USD/CAD is steady in Monday trading. The pair is trading just above the 1.04 line early in the North American session. There was little reaction from the pair to Monday’s US releases. US Core Retail Sales and Retail Sales both fell short of their estimates. However, there was a strong manufacturing release as the Empire State Manufacturing Index posted it best performance since January. There are no Canadian releases on Monday.
The US did not get off to a very good start to the week, as both Core Retail Sales and Retail Sales missed their estimates. Core Retail Sales fell from 0.3% to 0.0%, while Retail Sales slid from 0.6% to 0.4%. Both key releases fell short of their estimates. There was another strong showing from the Empire State Manufacturing Index, which jumped from 7.8 points to 9.5 points, its best level since January.
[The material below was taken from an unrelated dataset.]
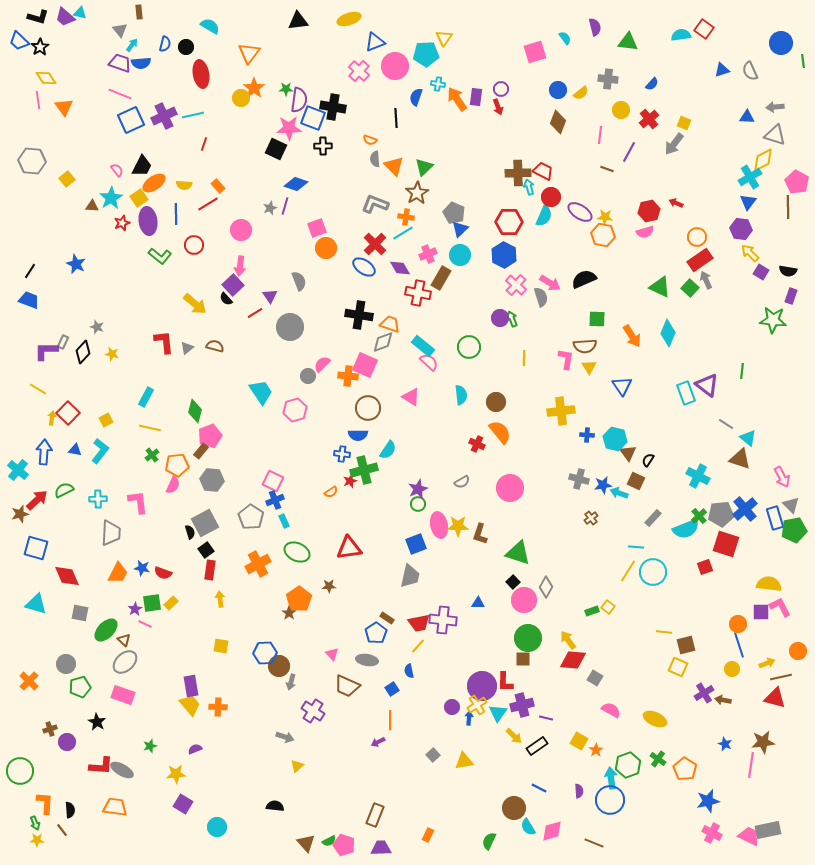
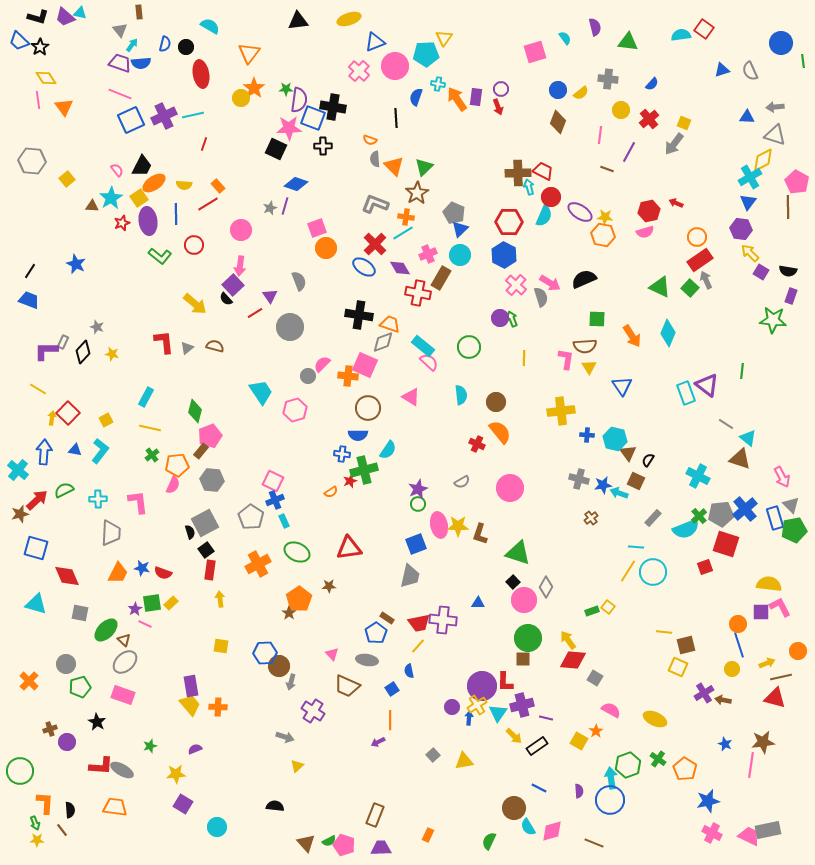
orange star at (596, 750): moved 19 px up
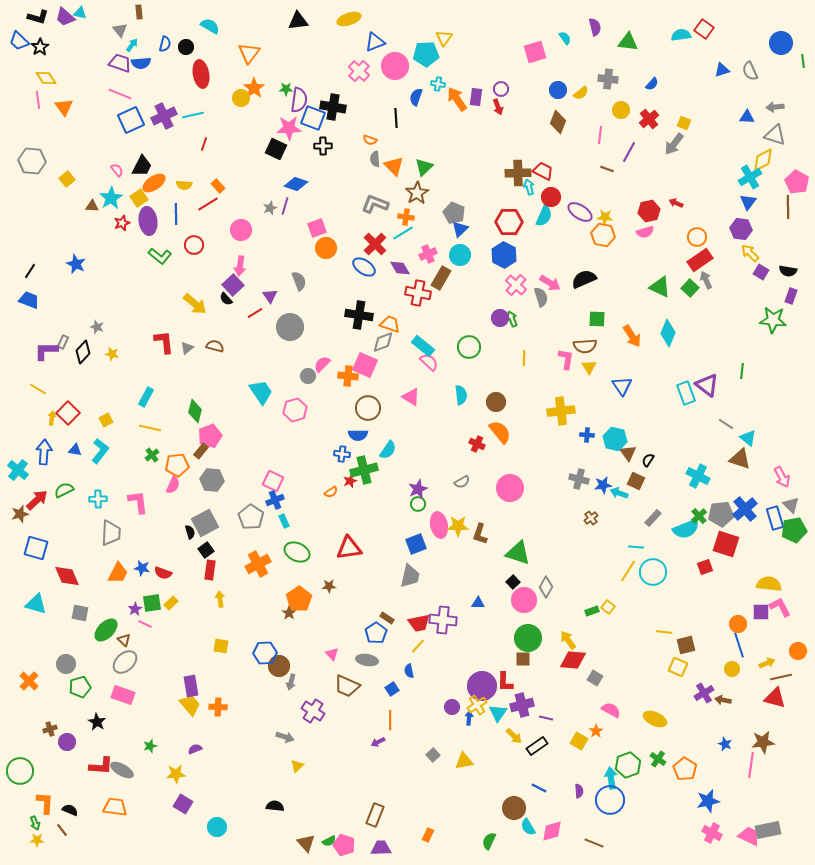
black semicircle at (70, 810): rotated 63 degrees counterclockwise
Last week’s US releases ended on a mixed note. UoM Consumer Sentiment disappointed as it missed expectations. The key indicator improved in June to 83.9 points from 82.7, but this fell well short of the estimate of 85.3 points. However, the markets appeared to focus on the fact that the indicator posted a respectable gain and remains at high levels, so the US dollar was unscathed. PPI, an important inflation index, looked strong as it jumped from 0.5% to 0.8%. The estimate stood at 0.5%, and this was the best showing since October 2012. US Business Inventories dipped to 0.1% in June, down from 0.3%.
The US dollar lost ground to the loonie last week, following the release of the minutes from the Fed’s last policy meeting, as well as dovish remarks from Fed chair Bernard Bernanke. The minutes indicated that Federal Reserve policymakers remain deeply divided over when to scale down the current round of QE, whereby the Fed purchases $85 billion in assets each month. About half of the Fed policymakers favor scaling down QE before the end of 2013, while others feel that the employment market is still too fragile for the Federal Reserve to take any action. The dollar continued to lose ground as Federal Reserve chair Bernanke gave a speech in which he said that the Fed would maintain a loose monetary policy for the foreseeable future, due to low levels of inflation and a high US unemployment rate. The Canadian dollar has managed to hold onto these gains into this week.
USD/CAD for Monday, July 15, 2013
USD/CAD 1.0405 H: 1.0434 L: 1.0380
USD/CAD is showing very little movement, and as a result, the proximate support and resistance levels remain intact (S1 and R1 above). In the Asian session, the pair traded just below the 1.04 line, and crossed this level in the European session. USD /CAD continues to face resistance at 10442. This is a weak line, and could face pressure if the US dollar can push higher. This is followed by strong resistance at 1.0502. On the downside, there is support at 1.0337. This is followed by a support level is at 1.0282.
- Current range: 1.0337 to 1.0442
Further levels in both directions:
- Below: 1.0337, 1.0282, 1.0229 and 1.0157
- Above: 1.0442, 1.0502, 1.0573, 1.0652, 1.0705 and 1.0780
OANDA’s Open Positions Ratio
USD/CAD ratio is not showing much movement in Monday trading. This is reflected in the lack of movement exhibited by the pair, which continues to trade quietly. Short positions now have a slight majority of the open positions, indicating slight trader bias towards the loonie continuing to move higher.
USD/CAD is off to a slow start, and showed little interest in Monday’s US releases. We could be in store for an uneventful day from the pair. This will likely change on Tuesday, with both Canada and the US posting key events.
- 12:30 US Core Retail Sales. Estimate 0.7%. Actual 0.4%.
- 12:30 US Retail Sales. Estimate 0.5%. Actual 0.0%.
- 12:30 Empire State Manufacturing Index. Estimate 5.2 points. Actual 9.5 points.
- 14:00 US Business Inventories. Estimate 0.2%. Actual 0.1%.